**Prompt**
For the data below, restate word for word only the lines from the line containing "wall art: none [286,102,321,139]" through the line containing "fruit: none [394,235,417,265]", both ends included.

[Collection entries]

◆ ◆ ◆ ◆ ◆

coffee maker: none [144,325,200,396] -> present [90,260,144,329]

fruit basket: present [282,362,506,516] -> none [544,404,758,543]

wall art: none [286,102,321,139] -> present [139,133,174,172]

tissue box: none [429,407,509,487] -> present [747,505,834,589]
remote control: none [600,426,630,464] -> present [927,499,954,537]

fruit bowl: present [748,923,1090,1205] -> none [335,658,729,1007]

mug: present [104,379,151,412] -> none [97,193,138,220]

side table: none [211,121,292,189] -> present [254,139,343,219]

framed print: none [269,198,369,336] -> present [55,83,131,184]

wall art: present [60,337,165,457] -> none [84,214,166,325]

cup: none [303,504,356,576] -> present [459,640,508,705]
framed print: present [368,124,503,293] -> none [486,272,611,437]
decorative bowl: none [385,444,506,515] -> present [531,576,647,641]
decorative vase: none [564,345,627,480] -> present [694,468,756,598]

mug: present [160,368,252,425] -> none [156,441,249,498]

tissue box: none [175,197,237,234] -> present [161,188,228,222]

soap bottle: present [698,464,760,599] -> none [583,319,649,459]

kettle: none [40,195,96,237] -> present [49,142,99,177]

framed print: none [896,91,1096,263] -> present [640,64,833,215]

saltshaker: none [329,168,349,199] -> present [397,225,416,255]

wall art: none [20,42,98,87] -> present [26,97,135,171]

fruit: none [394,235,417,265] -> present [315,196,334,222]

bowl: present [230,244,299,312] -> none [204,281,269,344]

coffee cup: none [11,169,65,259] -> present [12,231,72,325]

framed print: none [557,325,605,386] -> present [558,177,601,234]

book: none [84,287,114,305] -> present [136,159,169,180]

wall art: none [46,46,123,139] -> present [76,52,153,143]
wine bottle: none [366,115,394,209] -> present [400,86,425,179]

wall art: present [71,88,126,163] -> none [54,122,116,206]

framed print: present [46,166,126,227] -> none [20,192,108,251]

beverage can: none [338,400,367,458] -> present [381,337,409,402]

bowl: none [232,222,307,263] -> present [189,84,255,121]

◆ ◆ ◆ ◆ ◆

**Exercise output**
wall art: none [286,102,321,139] -> present [139,133,174,172]

tissue box: none [429,407,509,487] -> present [747,505,834,589]
remote control: none [600,426,630,464] -> present [927,499,954,537]

fruit bowl: present [748,923,1090,1205] -> none [335,658,729,1007]

mug: present [104,379,151,412] -> none [97,193,138,220]

side table: none [211,121,292,189] -> present [254,139,343,219]

framed print: none [269,198,369,336] -> present [55,83,131,184]

wall art: present [60,337,165,457] -> none [84,214,166,325]

cup: none [303,504,356,576] -> present [459,640,508,705]
framed print: present [368,124,503,293] -> none [486,272,611,437]
decorative bowl: none [385,444,506,515] -> present [531,576,647,641]
decorative vase: none [564,345,627,480] -> present [694,468,756,598]

mug: present [160,368,252,425] -> none [156,441,249,498]

tissue box: none [175,197,237,234] -> present [161,188,228,222]

soap bottle: present [698,464,760,599] -> none [583,319,649,459]

kettle: none [40,195,96,237] -> present [49,142,99,177]

framed print: none [896,91,1096,263] -> present [640,64,833,215]

saltshaker: none [329,168,349,199] -> present [397,225,416,255]

wall art: none [20,42,98,87] -> present [26,97,135,171]

fruit: none [394,235,417,265] -> present [315,196,334,222]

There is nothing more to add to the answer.